There are at least two different actions that a librarian might want to perform. First, the librarian should be able to change the contents of an author-title cluster by explicitly labelling a pair of records as related or not related. Marking two records as related would cause the author-title cluster to contain all records that have the same author and title fields as one of the two records.
Second, librarians should be able to label the quality of a source record or a particular collection of source records. Even a simple quality control scheme that allowed records to be marked as high quality, low quality, or mixed quality would improve the creation of composite records.
The library collection would also benefit from other kinds of human interaction. The collection of bibliographic records and a system for managing information dossier provides a basic infrastructure for supporting collaborative and cooperative work. An annotation service that allowed users to share reviews and critiques of documents is an example of such a service.
The two primary conclusions to draw from this work are that bibliographic relationships can be automatically identified in mixed-quality source records and that freely available bibliographic information can provide the basis for a useful and relatively complete index of the computer science literature.

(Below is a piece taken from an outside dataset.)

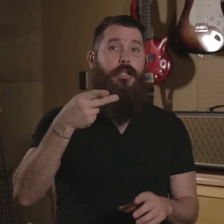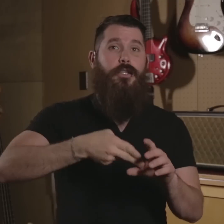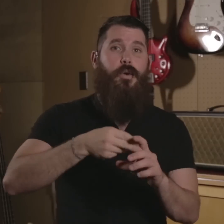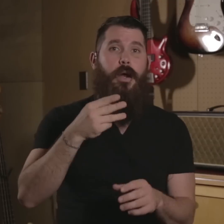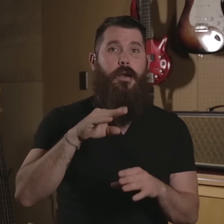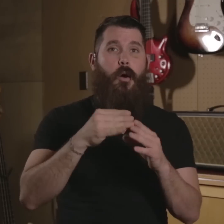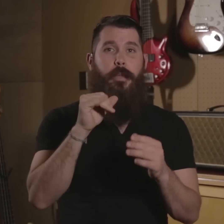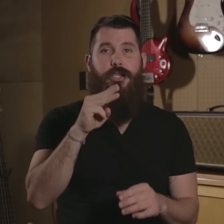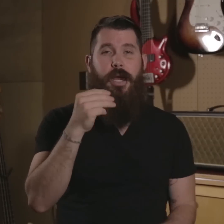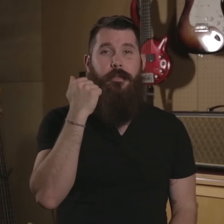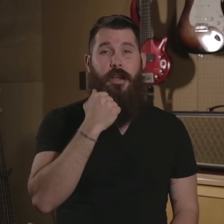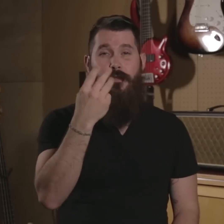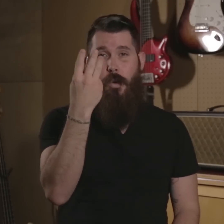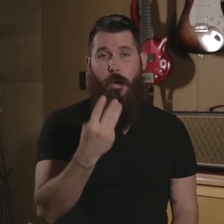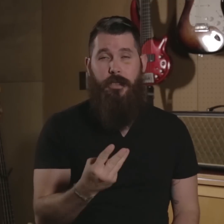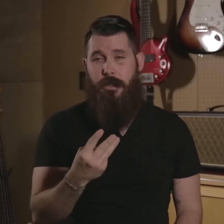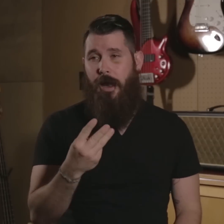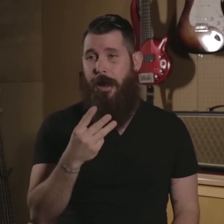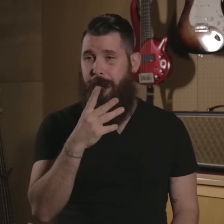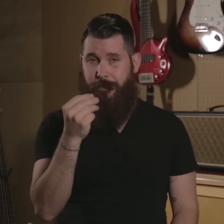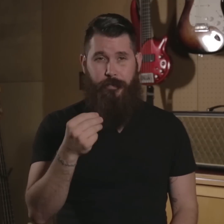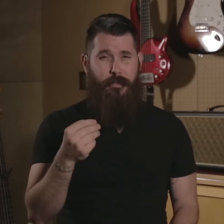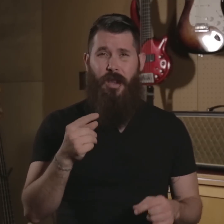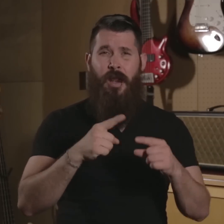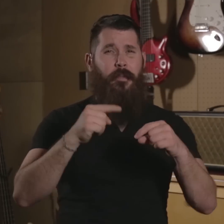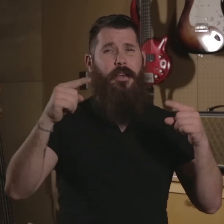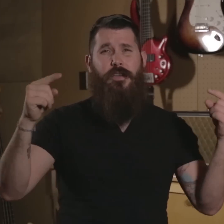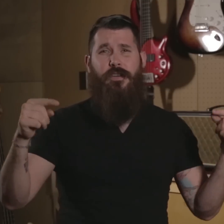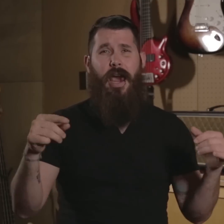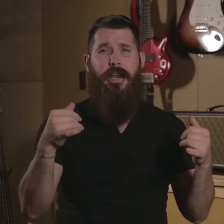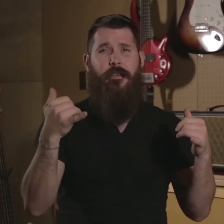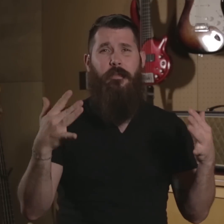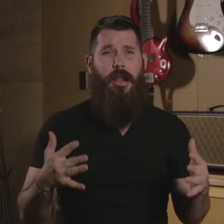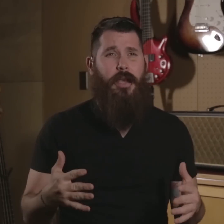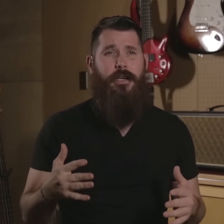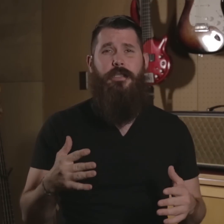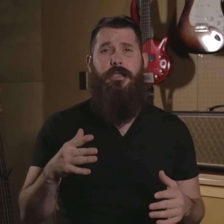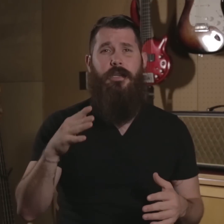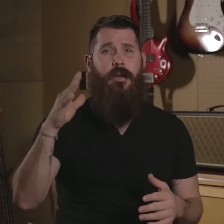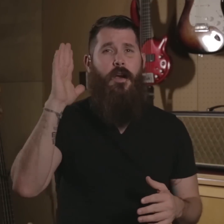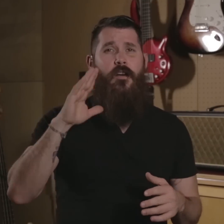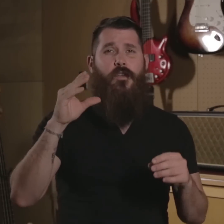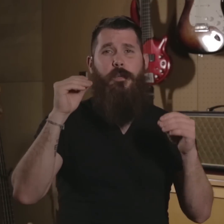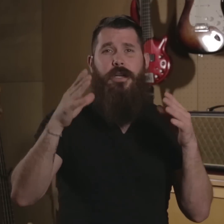I used to join open jams every Wednesday and meet a variety of players and former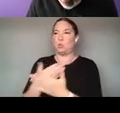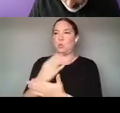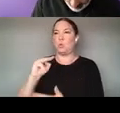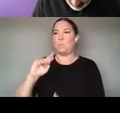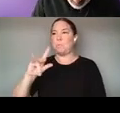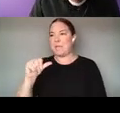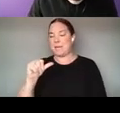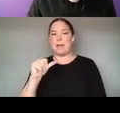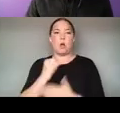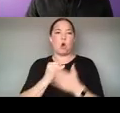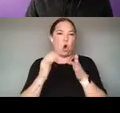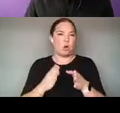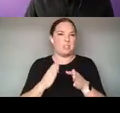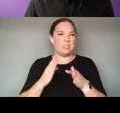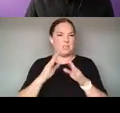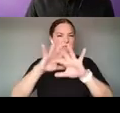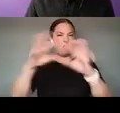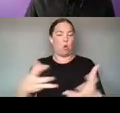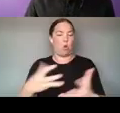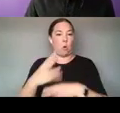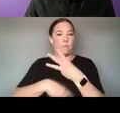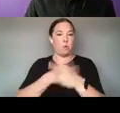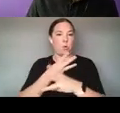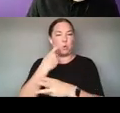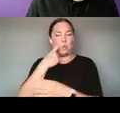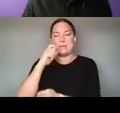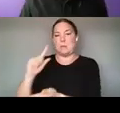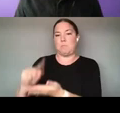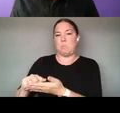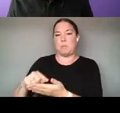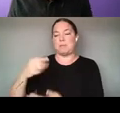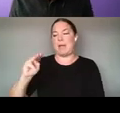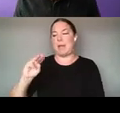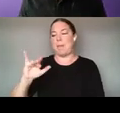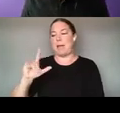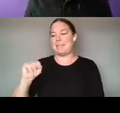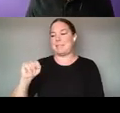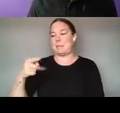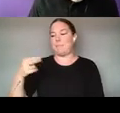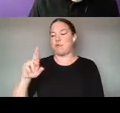IN A RECENT BOOK PUBLISHED BY MIT PRESS. I WANT TO GIVE SHOUT OUTS TO THESE GREAT ORGANIZATIONS,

The author-title clustering algorithm, described in Chapter 3, successfully identifies related bibliographic records that describe the same work. The algorithm tolerates errors in the records and variability in the cataloging practices, but maintains a tolerably low error rate; testing the algorithm with a small, controlled sample showed that it identified more than 90 percent of the related records and mistakenly linked records for two different works less than 1 time in 100. The effects of mistaken links are mitigated by presenting the user with information about the amount of variation in the underlying records.
The clustering algorithm uses a full-text index of the source records to limit the number of inter-record comparisons and to overcome errors in the author and title fields have have caused other algorithms to fail.
The Digital Index for Works in Computer Science demonstrates that it is possible to create a useful information discovery service from heterogenous sources of bibliographic information. It uses the clustering algorithm to integrate records from many sources and in multiple formats without any more coordination between sources than now exists. The system can automatically incorporate records from other collections and from individual citation lists without requiring that the creators of those records change their current practice.
The 240,000-record DIFWICS collection is broad in scope: It covers a large part of the computer science literature, including most areas of speciality and a large percentage of the total literature cataloged by the ACM between 1977 and 1993.
The DIFWICS catalog identifies individual works, linking together duplicate records and different documents with the same author and title, and helps users find online documents. The work-centered catalog reduces redundancy in search results and makes inter-document relationships clearer, and the preliminary automatic linking work speeds the process of searching for papers on the Web and suggests that the process could be fully automated.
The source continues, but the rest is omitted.